In the report issued this month, a Defense Science Board task force said these funds
would cover the establishment of a central information warfare operations center, the
creation of a joint office for system, network and infrastructure design, and other costs
to carry out the board's recommendations.
Although the report includes 50 steps that the board says DOD should take to thwart
attacks on Defense and other systems that support the country, it identifies 13 as
critical [see box].
The report is the latest in a series of studies on threats to the systems and networks
that support the country's transportation, energy, telecommunications, banking and public
safety infrastructures.
President Clinton has already formed the Commission on Critical Infrastructure
Protection to identify cyber threats to the nation's critical resources and systems (see
story, Page 52). Plus, in the past year, DOD officials have spent numerous hours
detailing the potential threats to lawmakers at congressional hearings.

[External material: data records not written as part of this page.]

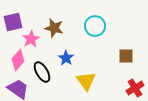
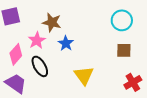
cyan circle: (95, 26) -> (122, 20), moved
pink star: (31, 39) -> (37, 40), moved
blue star: (66, 58) -> (66, 43), moved

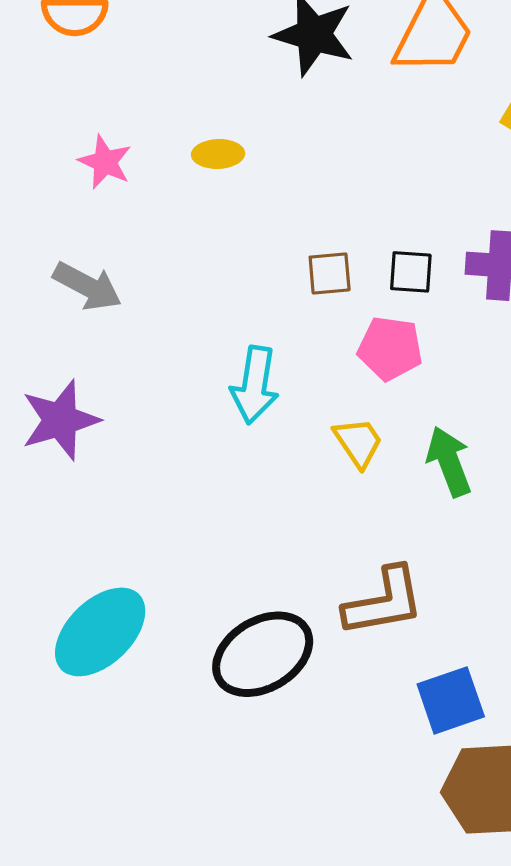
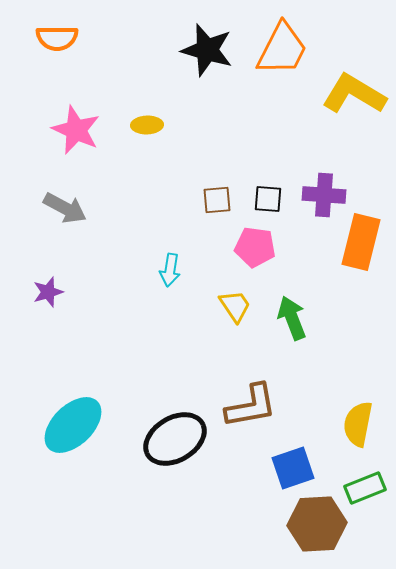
pink star: (105, 162) -> (76, 130), size x1.4
cyan arrow: (255, 385) -> (170, 270), size x0.7
purple star: (60, 420) -> (48, 292), size x0.6

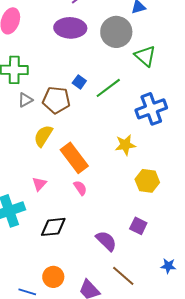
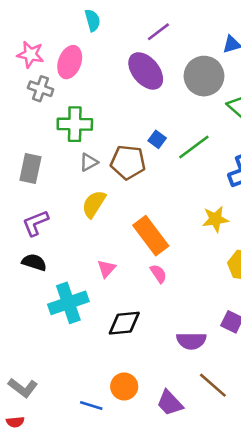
purple ellipse: (70, 28) -> (146, 71), turned 48
yellow semicircle: (43, 136) -> (94, 204), moved
purple semicircle: (106, 241) -> (191, 341), turned 135

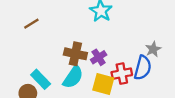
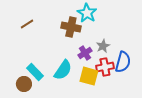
gray star: (153, 49) -> (103, 46), moved
brown cross: (75, 54) -> (71, 27), moved

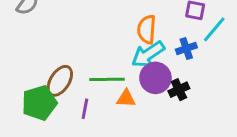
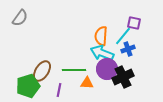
cyan line: (214, 29) -> (123, 36), moved
cyan arrow: (148, 54) -> (102, 53), turned 55
black cross: (179, 90) -> (123, 77), size x1.5

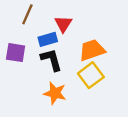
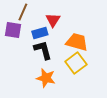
orange trapezoid: (92, 50) -> (77, 42), turned 35
purple square: (16, 53) -> (13, 30), moved

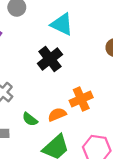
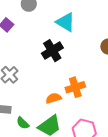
green semicircle: (30, 119) -> (23, 123), moved

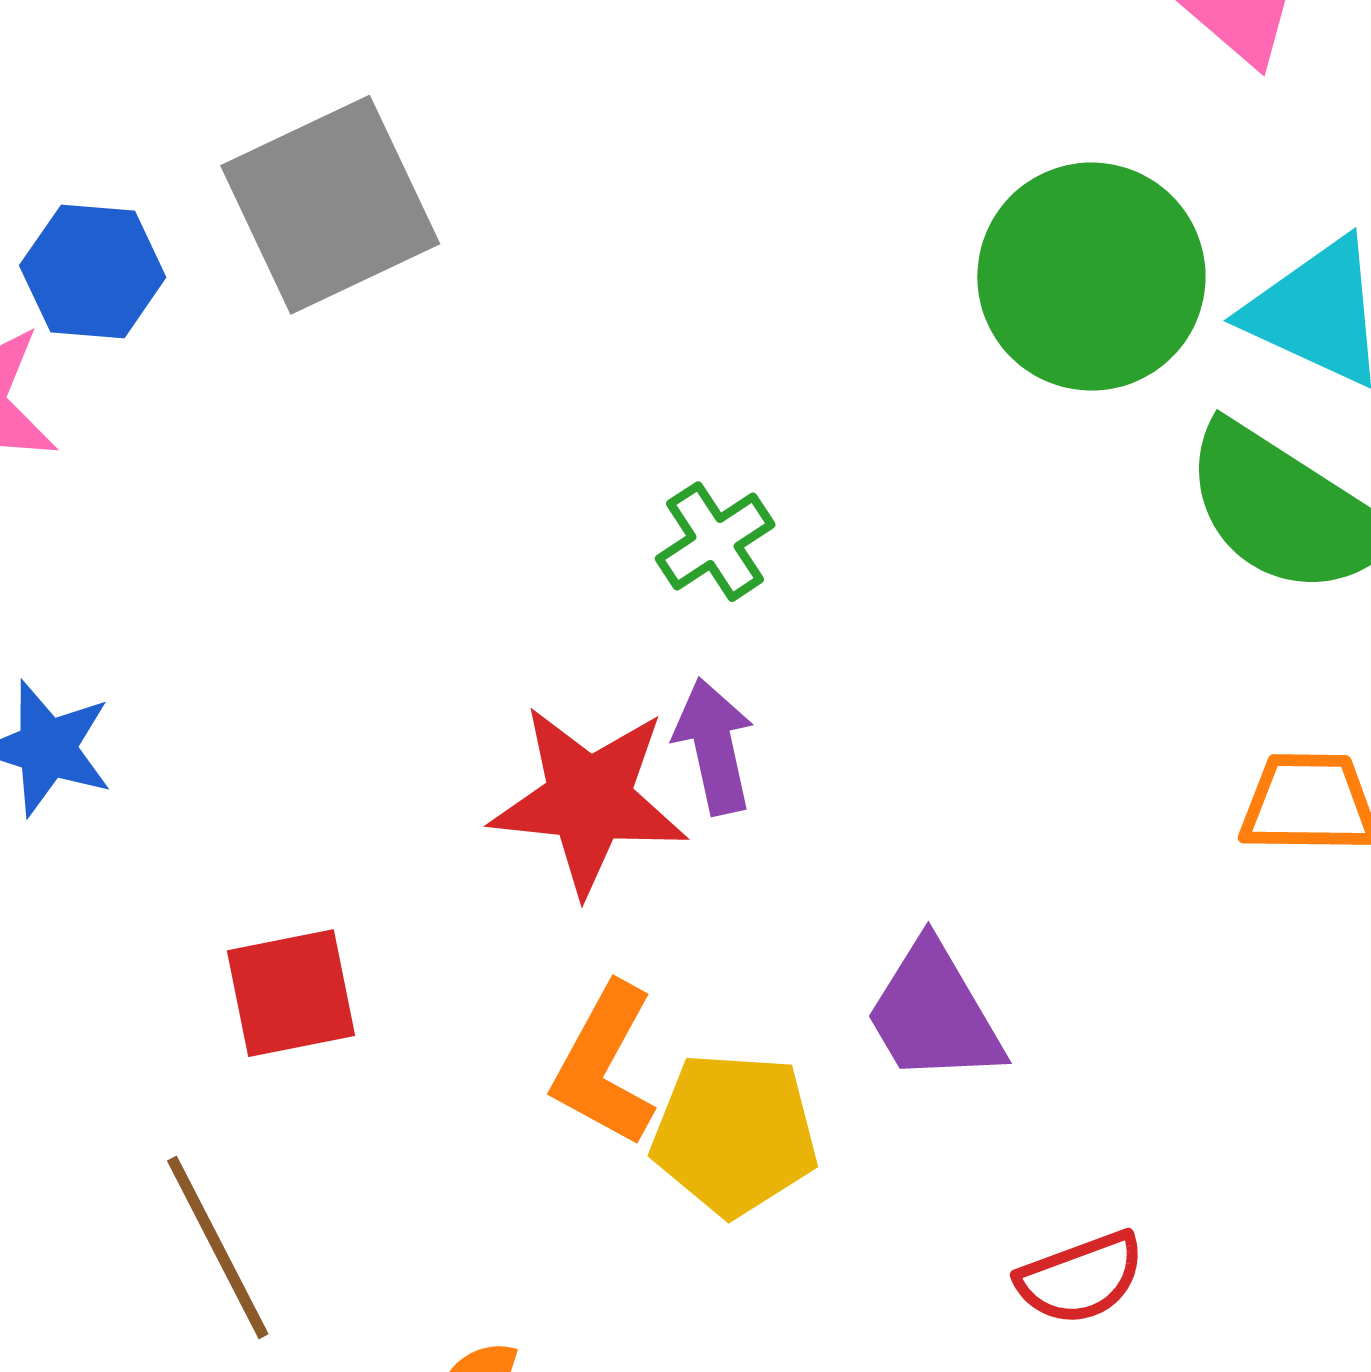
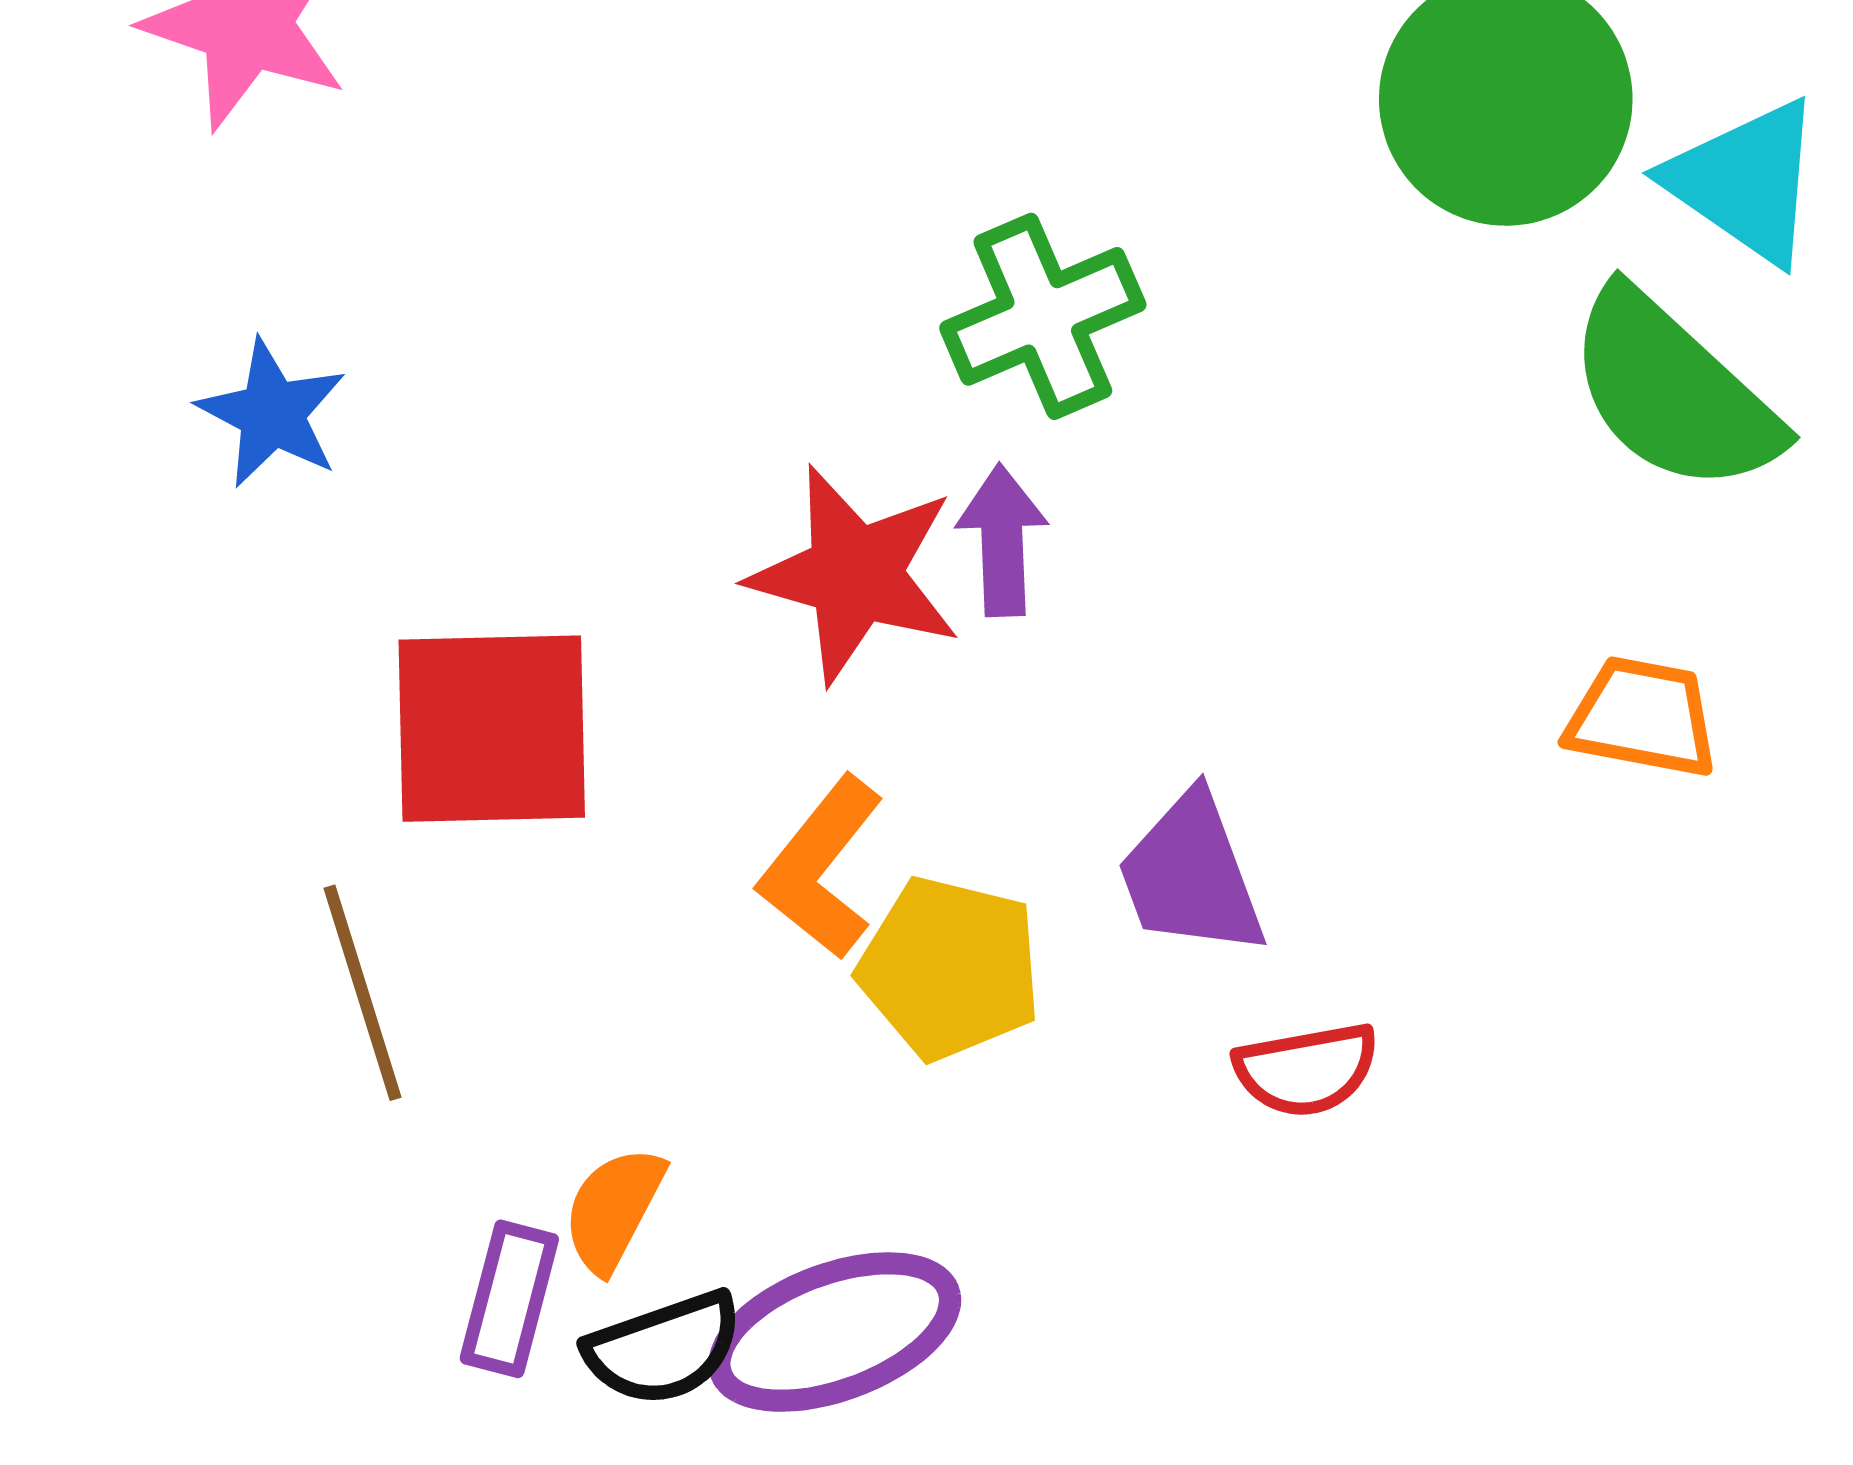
green cross: (715, 542) -> (1043, 316), size x1.5
red square: (291, 993) -> (492, 729), size x1.5
red semicircle: (1081, 1278) -> (1306, 1070), moved

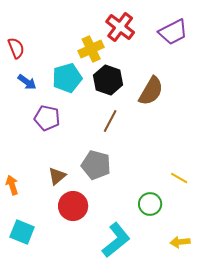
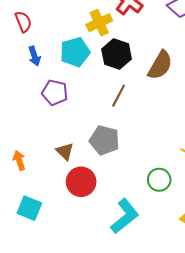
blue arrow: (27, 82) -> (34, 56), turned 36
brown triangle: (57, 176) -> (65, 151), turned -36

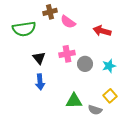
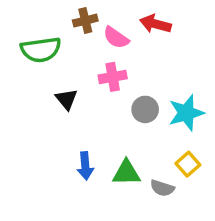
red arrow: (102, 31) -> (155, 24), moved
pink cross: (67, 54) -> (113, 77), moved
cyan star: (109, 66) -> (186, 113), size x1.5
blue arrow: (40, 82) -> (85, 166), moved

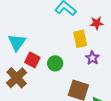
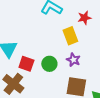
purple star: (92, 58) -> (73, 60), moved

Unlike the work being done by the presidential panel, the Defense Science Board focused
on building a stronger information warfare defense and plugging gaps in DOD's information
security operations. The report comes on the heels of recent moves by the Defense
Information Systems Agency to bolster and reorganize its Information Security, or InfoSec,
operations.
The board, a team of 20 representatives from academia and industry along with former
DOD officials, submitted the report to the office of the DOD undersecretary for
acquisition and technology.
"We have observed an increasing dependency on the Defense information
infrastructure and increasing doctrinal assumptions regarding the continued availability
of that infrastructure," said Duane P. Andrews, task force chairman and a former DOD
IT chief. "This dependency and these assumptions are ingredients in a recipe for a
national security disaster."
DOD spokeswoman Susan Hansen said the Pentagon would use the report during its budget
reviews. But the board has no authority to enforce its recommendations.